START Text segment
Talk to the coach too - he needs to back off too and focus on helping your brother have fun playing tennis. The world is littered with pre-teen athlete superstars that simply quit the game, or worse, fell into drugs and depression, because they couldn't handle the pressure of being so good at something. The Tiger Woods of the world, that can handle and thrive under intense competitive pressure as kids, as the exceptions to the rule.

Your brother is trying to tell you something. Listen.
posted by COD at 5:41 AM on July 16, 2010 [3 favorites]


I played a team sport to a high level (winning the national championship at one point in time), and started playing when I was about seven years old. I have a lot of emotional baggage focused on how harshly I was forced to practice, and how harshly we were treated.

So I totally acknowledge that I have emotional baggage.

My initial thought, like others in the thread, is that your little brother is trying to tell you something. Maybe he's just flaking out like a normal eleven year old, or maybe he's got some larger internal struggles. The point is, you have to listen to him, not just try to find ways to motivate him. He's a very young person, not a problem to be solved. (Not that you treat him that way -- again, I'm sharing my emotional baggage just in case it resonates with your situation, not saying that it absolutely does.)

Maybe he has a gift, and you as a family just want to see him succeed, but he's not going to get to the upper echelons as a happy, healthy person without internal motivation and desire. If you try to provide a lot of external motivation while he lacks his own internal motivation, he may still get close to those upper echelons, but at the expense of his mental health and happiness.

In my opinion, try asking him what goes wrong, why he loses motivation, and then listening. Maybe he's afraid of looking foolish. Maybe he beats up on himself too much. Maybe he gets bored. Maybe he's afraid of the consequences of losing. Who knows. But you can ask. I do think it's then fair to explain to him that he may have a special talent, but that it will take a lot of hard work to develop that talent, and you'll help push him if he wants, but only if he wants.

I mean this as gently as possible, acknowledging my own baggage -- your AskMeFi question here is "how to I motivate this little boy?" rather than "help me figure out why this little boy gets unhappy". There is a difference there.
posted by lillygog at 6:06 AM on July 16, 2010 [1 favorite]


(And I see that COD has put things far more succinctly! In total agreement with him or her.)
END Text segment
START Supplied information
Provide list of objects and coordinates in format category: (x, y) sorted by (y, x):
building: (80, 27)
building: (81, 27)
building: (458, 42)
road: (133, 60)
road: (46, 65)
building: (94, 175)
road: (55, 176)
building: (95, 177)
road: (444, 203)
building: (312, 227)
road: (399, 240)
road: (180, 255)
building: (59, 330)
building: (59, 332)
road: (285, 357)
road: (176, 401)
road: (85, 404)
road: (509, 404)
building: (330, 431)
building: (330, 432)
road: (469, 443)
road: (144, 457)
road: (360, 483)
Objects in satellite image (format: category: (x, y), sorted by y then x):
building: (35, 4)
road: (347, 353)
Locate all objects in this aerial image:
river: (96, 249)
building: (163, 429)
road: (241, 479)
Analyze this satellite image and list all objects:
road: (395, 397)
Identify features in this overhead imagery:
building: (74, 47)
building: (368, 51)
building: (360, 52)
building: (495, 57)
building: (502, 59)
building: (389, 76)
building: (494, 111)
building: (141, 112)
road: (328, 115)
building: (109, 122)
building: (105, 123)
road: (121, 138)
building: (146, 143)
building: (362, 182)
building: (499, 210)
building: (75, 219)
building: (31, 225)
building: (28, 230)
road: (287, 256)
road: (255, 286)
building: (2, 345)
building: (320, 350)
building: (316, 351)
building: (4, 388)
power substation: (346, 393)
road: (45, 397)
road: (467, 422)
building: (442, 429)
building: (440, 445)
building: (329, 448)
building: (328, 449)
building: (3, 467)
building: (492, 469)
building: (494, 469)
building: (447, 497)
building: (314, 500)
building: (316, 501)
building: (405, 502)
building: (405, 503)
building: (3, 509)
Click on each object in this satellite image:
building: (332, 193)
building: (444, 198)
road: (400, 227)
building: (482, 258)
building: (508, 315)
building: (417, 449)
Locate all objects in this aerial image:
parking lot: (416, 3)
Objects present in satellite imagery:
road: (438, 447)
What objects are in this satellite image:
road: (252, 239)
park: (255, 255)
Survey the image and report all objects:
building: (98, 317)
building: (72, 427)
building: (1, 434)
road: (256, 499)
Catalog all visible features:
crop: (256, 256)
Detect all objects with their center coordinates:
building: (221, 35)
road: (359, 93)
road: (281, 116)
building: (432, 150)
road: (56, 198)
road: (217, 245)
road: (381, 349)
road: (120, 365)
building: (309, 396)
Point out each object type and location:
END Supplied information
■ **Requirement A**:
In the tennis motivation thread, why does lillygog warn against supplying heavy external motivation to a boy who lacks his own internal motivation? Answer in one to three sentences.
■ **Requirement B**:
In the tennis motivation thread, at about what age did lillygog begin playing the team sport?
■ **Requirement C**:
Write the next part of the tennis motivation thread, starting after its final line.

■ **Answer area A**:
Without his own internal motivation and desire, he is unlikely to reach the upper echelons as a happy, healthy person. External pushing might still get him close to that level, but at the cost of his mental health and happiness.

■ **Answer area B**:
At about seven years old.

■ **Answer area C**:
posted by lillygog at 6:09 AM on July 16, 2010


Along the lines of Ashley801's comment, you might find the book Mindset heplful. It is by Carol Dweck, one of the researchers in the article. She has worked a lot with athletes and includes many examples of their attitude, and I think reading the book will give you some perspective and understanding of where your brother is coming from along with some ideas for how to talk to him in a productive way.
posted by TrarNoir at 7:24 AM on July 16, 2010


In addition to seconding The Inner Game of Tennis, I heard that the number 1 thing that differentiates top 10 tennis players from top 100 tennis players is the way they react to losing a point. The top guys are the calmest.

If you can find a citation for that (or heck, maybe you don't need one), if you or his coach can point that out it may improve the way he deals with losing/adversity, or at least, give him a goal to keep in mind.
posted by Four Flavors at 3:49 PM on July 16, 2010


One more thought - he might be throwing temper tantrums to pre-emptively defend himself from criticism. If he's playing badly and is mad, other people will try to calm him down and appease him. If he's playing badly and is not mad, other people might scold him about his playing, criticize him, or even get angry at him.

So, I don't know what the coach's style is like, whether he's tough-love or not, but if he is pretty tough on your brother maybe a change in style might be a good idea.

I do think it is a really good idea to try to get to the root of this now, because using your anger to protect yourself from other people is a bad habit to get into and bad road to go down as an adult.